Unspecified value parameters ord, ctag.
productData.sortBy(x=>x).collect().foreach(println)
----------------------------------------------------------
Exception in thread "main" org.apache.spark.SparkException: Job aborted due to stage failure: Task 1.0 in stage 0.0 (TID 1) had a not serializable result: com.bigdata.sort.Products
实体类定义如下
class Products(val name:String,val price:Double,val amount:Int) extends Ordered[Products] with Serializable {
override def toString: String = name + "," + price + "," + amount
/**
* 库存降序
* @param that
* @return
*/
override def compare(that: Products): Int = {
that.amount - this.amount
}
}
val products = sc.parallelize(List("屏保 20 10","支架 20 1000","酒精棉 5 2000","吸氧机 5000 1000"))

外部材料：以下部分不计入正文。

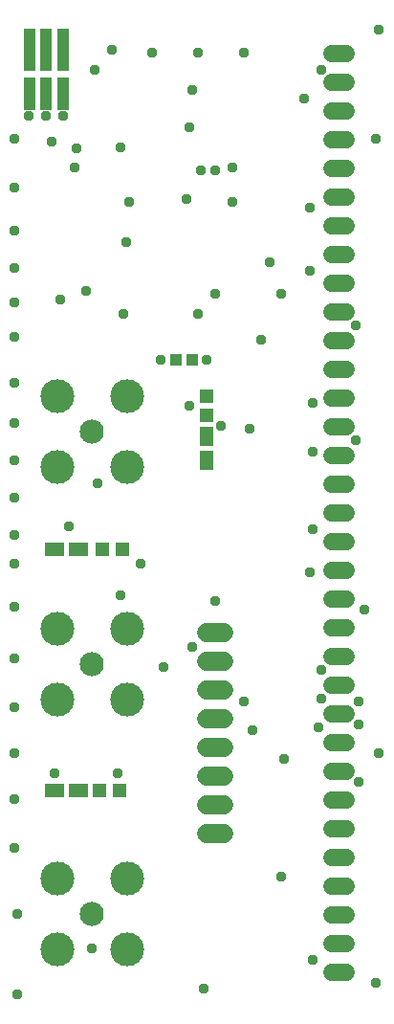
<source format=gbr>
G04 EAGLE Gerber RS-274X export*
G75*
%MOMM*%
%FSLAX34Y34*%
%LPD*%
%INSoldermask Top*%
%IPPOS*%
%AMOC8*
5,1,8,0,0,1.08239X$1,22.5*%
G01*
%ADD10R,1.003200X1.003200*%
%ADD11C,1.511200*%
%ADD12C,3.003200*%
%ADD13C,2.133600*%
%ADD14R,1.053200X3.753200*%
%ADD15R,1.053200X2.853200*%
%ADD16R,1.203200X1.303200*%
%ADD17R,1.303200X1.203200*%
%ADD18R,1.203200X1.703200*%
%ADD19R,1.703200X1.203200*%
%ADD20C,1.727200*%
%ADD21C,0.959600*%


D10*
X160140Y579120D03*
X175140Y579120D03*
D11*
X298260Y849630D02*
X311340Y849630D01*
X311340Y824230D02*
X298260Y824230D01*
X298260Y798830D02*
X311340Y798830D01*
X311340Y773430D02*
X298260Y773430D01*
X298260Y748030D02*
X311340Y748030D01*
X311340Y722630D02*
X298260Y722630D01*
X298260Y697230D02*
X311340Y697230D01*
X311340Y671830D02*
X298260Y671830D01*
X298260Y646430D02*
X311340Y646430D01*
X311340Y621030D02*
X298260Y621030D01*
X298260Y595630D02*
X311340Y595630D01*
X311340Y570230D02*
X298260Y570230D01*
X298260Y544830D02*
X311340Y544830D01*
X311340Y519430D02*
X298260Y519430D01*
X298260Y494030D02*
X311340Y494030D01*
X311340Y468630D02*
X298260Y468630D01*
X298260Y443230D02*
X311340Y443230D01*
X311340Y417830D02*
X298260Y417830D01*
X298260Y392430D02*
X311340Y392430D01*
X311340Y367030D02*
X298260Y367030D01*
X298260Y341630D02*
X311340Y341630D01*
X311340Y316230D02*
X298260Y316230D01*
X298260Y290830D02*
X311340Y290830D01*
X311340Y265430D02*
X298260Y265430D01*
X298260Y240030D02*
X311340Y240030D01*
X311340Y214630D02*
X298260Y214630D01*
X298260Y189230D02*
X311340Y189230D01*
X311340Y163830D02*
X298260Y163830D01*
X298260Y138430D02*
X311340Y138430D01*
X311340Y113030D02*
X298260Y113030D01*
X298260Y87630D02*
X311340Y87630D01*
X311340Y62230D02*
X298260Y62230D01*
X298260Y36830D02*
X311340Y36830D01*
D12*
X55060Y120200D03*
X117660Y120200D03*
X55060Y57600D03*
X117660Y57600D03*
D13*
X86360Y88900D03*
D12*
X55060Y341180D03*
X117660Y341180D03*
X55060Y278580D03*
X117660Y278580D03*
D13*
X86360Y309880D03*
D12*
X55060Y546920D03*
X117660Y546920D03*
X55060Y484320D03*
X117660Y484320D03*
D13*
X86360Y515620D03*
D14*
X60720Y853410D03*
X45720Y853410D03*
X30720Y853410D03*
D15*
X60720Y814410D03*
X45720Y814410D03*
X30720Y814410D03*
D16*
X95640Y411480D03*
X112640Y411480D03*
D17*
X187960Y529980D03*
X187960Y546980D03*
D16*
X93100Y198120D03*
X110100Y198120D03*
D18*
X187960Y489855D03*
X187960Y510905D03*
D19*
X52975Y411480D03*
X74025Y411480D03*
X52975Y198120D03*
X74025Y198120D03*
D20*
X187960Y337820D02*
X203200Y337820D01*
X203200Y312420D02*
X187960Y312420D01*
X187960Y287020D02*
X203200Y287020D01*
X203200Y261620D02*
X187960Y261620D01*
X187960Y236220D02*
X203200Y236220D01*
X203200Y210820D02*
X187960Y210820D01*
X187960Y185420D02*
X203200Y185420D01*
X203200Y160020D02*
X187960Y160020D01*
D21*
X195580Y637740D03*
X195580Y746760D03*
X236220Y596900D03*
X243840Y665480D03*
X147320Y579120D03*
X289560Y835660D03*
X71120Y749300D03*
X86360Y58420D03*
X281940Y48260D03*
X180340Y619760D03*
X114300Y619760D03*
X279400Y657860D03*
X279400Y713740D03*
X17780Y774700D03*
X91440Y469900D03*
X111760Y370840D03*
X195580Y365760D03*
X17780Y731520D03*
X17780Y693420D03*
X17780Y660400D03*
X17780Y629920D03*
X17780Y599440D03*
X17780Y558800D03*
X17780Y523240D03*
X17780Y490220D03*
X17780Y457200D03*
X17780Y424180D03*
X17780Y398780D03*
X66040Y431800D03*
X17780Y360680D03*
X129540Y398780D03*
X17780Y314960D03*
X17780Y271780D03*
X17780Y231140D03*
X17780Y190500D03*
X17780Y147320D03*
X53340Y213360D03*
X109220Y213360D03*
X20320Y88900D03*
X20320Y17780D03*
X185420Y22860D03*
X337820Y27940D03*
X340360Y231140D03*
X256540Y226060D03*
X228600Y251460D03*
X220980Y276860D03*
X149860Y307340D03*
X175260Y325120D03*
X281940Y429260D03*
X279400Y391160D03*
X281940Y497840D03*
X281940Y541020D03*
X172720Y538480D03*
X200660Y520700D03*
X116840Y683260D03*
X182880Y746760D03*
X210820Y749300D03*
X210820Y718820D03*
X170180Y721360D03*
X180340Y850900D03*
X139700Y850900D03*
X175260Y817880D03*
X220980Y850900D03*
X274320Y810260D03*
X340360Y871220D03*
X337820Y774700D03*
X104140Y853440D03*
X88900Y835660D03*
X58420Y632460D03*
X81280Y640080D03*
X226060Y518160D03*
X327660Y358140D03*
X322580Y276860D03*
X287020Y254000D03*
X289560Y279400D03*
X289560Y304800D03*
X322580Y256540D03*
X254000Y637540D03*
X111760Y767080D03*
X119380Y718820D03*
X172720Y784860D03*
X50800Y772160D03*
X72390Y765810D03*
X320040Y609600D03*
X320040Y508000D03*
X322580Y205740D03*
X254000Y121920D03*
X187960Y579120D03*
X60960Y795020D03*
X30480Y795020D03*
X45720Y795020D03*
M02*

</source>
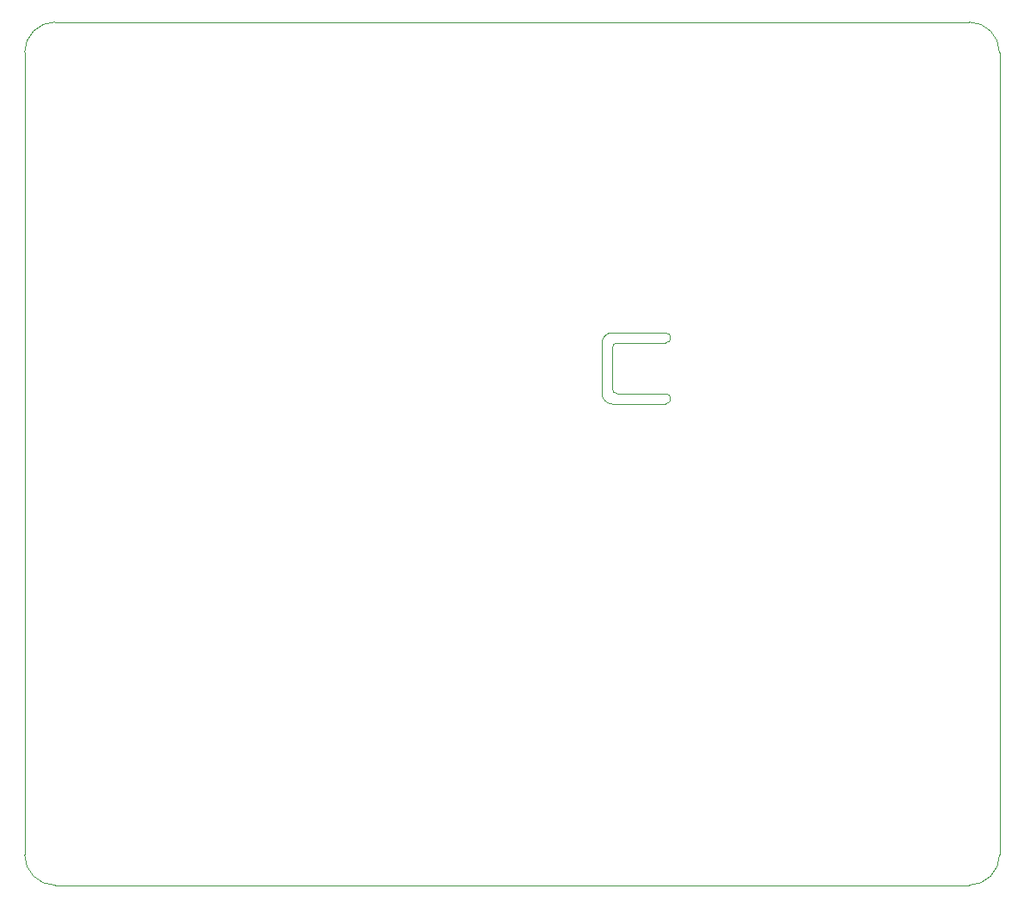
<source format=gbr>
%TF.GenerationSoftware,KiCad,Pcbnew,8.0.8*%
%TF.CreationDate,2025-03-05T18:01:18-08:00*%
%TF.ProjectId,LoRa-BLE-Sensor,4c6f5261-2d42-44c4-952d-53656e736f72,1*%
%TF.SameCoordinates,Original*%
%TF.FileFunction,Profile,NP*%
%FSLAX46Y46*%
G04 Gerber Fmt 4.6, Leading zero omitted, Abs format (unit mm)*
G04 Created by KiCad (PCBNEW 8.0.8) date 2025-03-05 18:01:18*
%MOMM*%
%LPD*%
G01*
G04 APERTURE LIST*
%TA.AperFunction,Profile*%
%ADD10C,0.050000*%
%TD*%
G04 APERTURE END LIST*
D10*
X121862500Y-62100000D02*
X121862500Y-66100000D01*
X122362500Y-66600000D02*
X127112500Y-66600000D01*
X120862500Y-61600000D02*
G75*
G02*
X121862500Y-60600000I1000000J0D01*
G01*
X122362500Y-66600000D02*
G75*
G02*
X121862500Y-66100000I0J500000D01*
G01*
X64000000Y-33000000D02*
G75*
G02*
X67000000Y-30000000I3000000J0D01*
G01*
X160000000Y-112000000D02*
G75*
G02*
X157000000Y-115000000I-3000000J0D01*
G01*
X127112500Y-67600000D02*
X121862500Y-67600000D01*
X121862500Y-62100000D02*
G75*
G02*
X122362500Y-61600000I500000J0D01*
G01*
X157000000Y-115000000D02*
X67000000Y-115000000D01*
X120862500Y-66600000D02*
X120862500Y-61600000D01*
X64000000Y-112000000D02*
X64000000Y-33000000D01*
X121862500Y-67600000D02*
G75*
G02*
X120862500Y-66600000I0J1000000D01*
G01*
X157000000Y-30000000D02*
G75*
G02*
X160000000Y-33000000I0J-3000000D01*
G01*
X121862500Y-60600000D02*
X127112500Y-60600000D01*
X127112500Y-60600000D02*
G75*
G02*
X127112500Y-61600000I0J-500000D01*
G01*
X127112500Y-66600000D02*
G75*
G02*
X127112500Y-67600000I0J-500000D01*
G01*
X67000000Y-30000000D02*
X157000000Y-30000000D01*
X160000000Y-33000000D02*
X160000000Y-112000000D01*
X127112500Y-61600000D02*
X122362500Y-61600000D01*
X67000000Y-115000000D02*
G75*
G02*
X64000000Y-112000000I0J3000000D01*
G01*
M02*

</source>
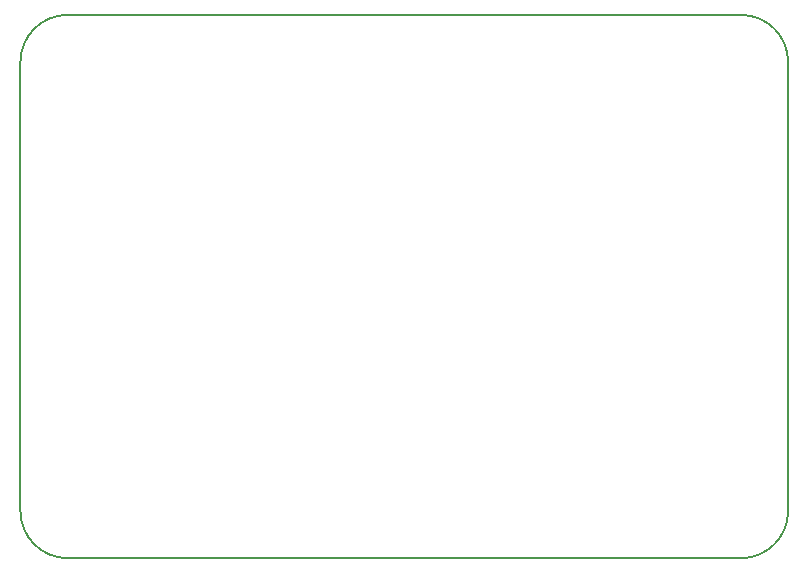
<source format=gm1>
G04 #@! TF.GenerationSoftware,KiCad,Pcbnew,8.0.1-8.0.1-1~ubuntu22.04.1*
G04 #@! TF.CreationDate,2024-05-03T10:53:45-07:00*
G04 #@! TF.ProjectId,pifire-ads-board,70696669-7265-42d6-9164-732d626f6172,rev?*
G04 #@! TF.SameCoordinates,Original*
G04 #@! TF.FileFunction,Profile,NP*
%FSLAX46Y46*%
G04 Gerber Fmt 4.6, Leading zero omitted, Abs format (unit mm)*
G04 Created by KiCad (PCBNEW 8.0.1-8.0.1-1~ubuntu22.04.1) date 2024-05-03 10:53:45*
%MOMM*%
%LPD*%
G01*
G04 APERTURE LIST*
G04 #@! TA.AperFunction,Profile*
%ADD10C,0.200000*%
G04 #@! TD*
G04 APERTURE END LIST*
D10*
X95000000Y-72000000D02*
G75*
G02*
X91000000Y-76000000I-4000000J0D01*
G01*
X30000000Y-72000000D02*
X30000000Y-34000000D01*
X91000000Y-76000000D02*
X34000000Y-76000000D01*
X34000000Y-30000000D02*
X91000000Y-30000000D01*
X34000000Y-76000000D02*
G75*
G02*
X30000000Y-72000000I0J4000000D01*
G01*
X30000000Y-34000000D02*
G75*
G02*
X34000000Y-30000000I4000000J0D01*
G01*
X95000000Y-34000000D02*
X95000000Y-72000000D01*
X91000000Y-30000000D02*
G75*
G02*
X95000000Y-34000000I0J-4000000D01*
G01*
M02*

</source>
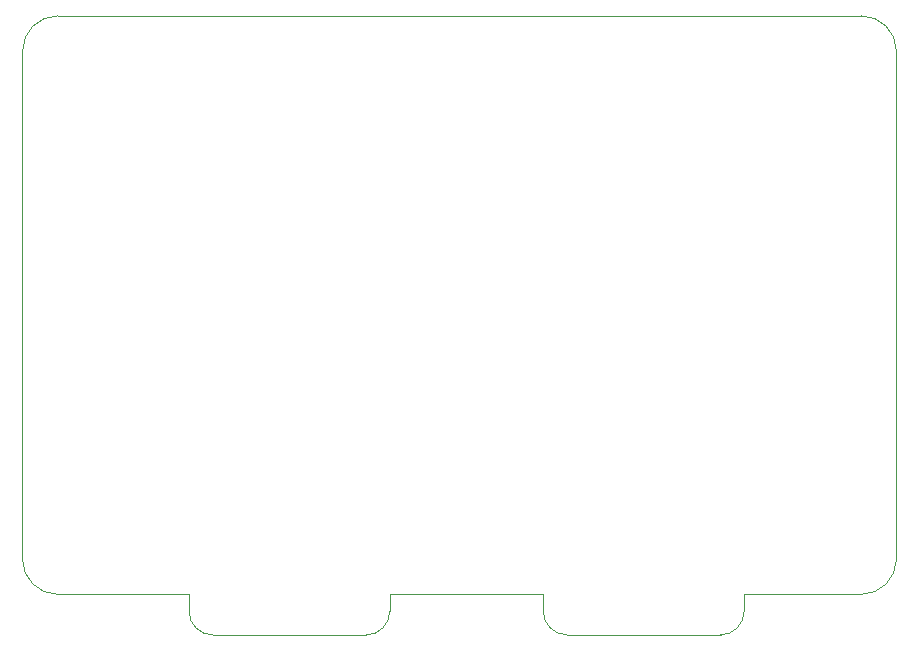
<source format=gko>
G04 Layer_Color=16711935*
%FSLAX25Y25*%
%MOIN*%
G70*
G01*
G75*
%ADD66C,0.00394*%
D66*
X-0Y11811D02*
G03*
X-11811Y-0I0J-11811D01*
G01*
X-11811Y-169291D02*
G03*
X-0Y-181102I11811J0D01*
G01*
X267717D02*
G03*
X279527Y-169323I0J11811D01*
G01*
X279528Y0D02*
G03*
X267717Y11811I-11811J0D01*
G01*
X161809Y-186706D02*
G03*
X169683Y-194580I7874J0D01*
G01*
X220864D02*
G03*
X228738Y-186706I0J7874D01*
G01*
X102753Y-194580D02*
G03*
X110628Y-186706I0J7874D01*
G01*
X43698D02*
G03*
X51572Y-194580I7874J0D01*
G01*
X-11811Y-169291D02*
Y-0D01*
X279528Y-169323D02*
Y0D01*
X-0Y11811D02*
X267717D01*
X161809Y-186706D02*
Y-181102D01*
X228738Y-186706D02*
Y-181102D01*
X169683Y-194580D02*
X220864D01*
X228738Y-181102D02*
X267717D01*
X51572Y-194580D02*
X102753D01*
X110628Y-186706D02*
Y-181105D01*
X43698Y-186706D02*
Y-181102D01*
X-0D02*
X43698D01*
X110628Y-181105D02*
X161805D01*
M02*

</source>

val productData = products.map(x=>{
val splits = x.split(" ")
val name = splits(0)
val price = splits(1).toDouble
val amount = splits(2).toInt
new Products(name,price,amount)
})
productData.sortBy(x=>x).collect().foreach(println)
3、case class
case class ProductsCaseClass(name:String,price:Double,amount:Int) extends Ordered[ProductsCaseClass] {
override def toString: String ="case class" + name + "," + price + "," + amount
override def compare(that: ProductsCaseClass): Int = {
that.amount - this.amount
}
}
val products = sc.parallelize(List("屏保 20 10","支架 20 1000","酒精棉 5 2000","吸氧机 5000 1000"))
val productData = products.map(x=>{
val splits = x.split(" ")
val name = splits(0)
val price = splits(1).toDouble
val amount = splits(2).toInt
ProductsCaseClass(name,price,amount)
})
productData.sortBy(x=>x).collect().foreach(println)
隐式转换
case class ProductsInfo(name:String,price:Double,amount:Int)
val products = sc.parallelize(List("支架 20 10","屏保 20 1000","酒精棉 5 2000","吸氧机 5000 1000"))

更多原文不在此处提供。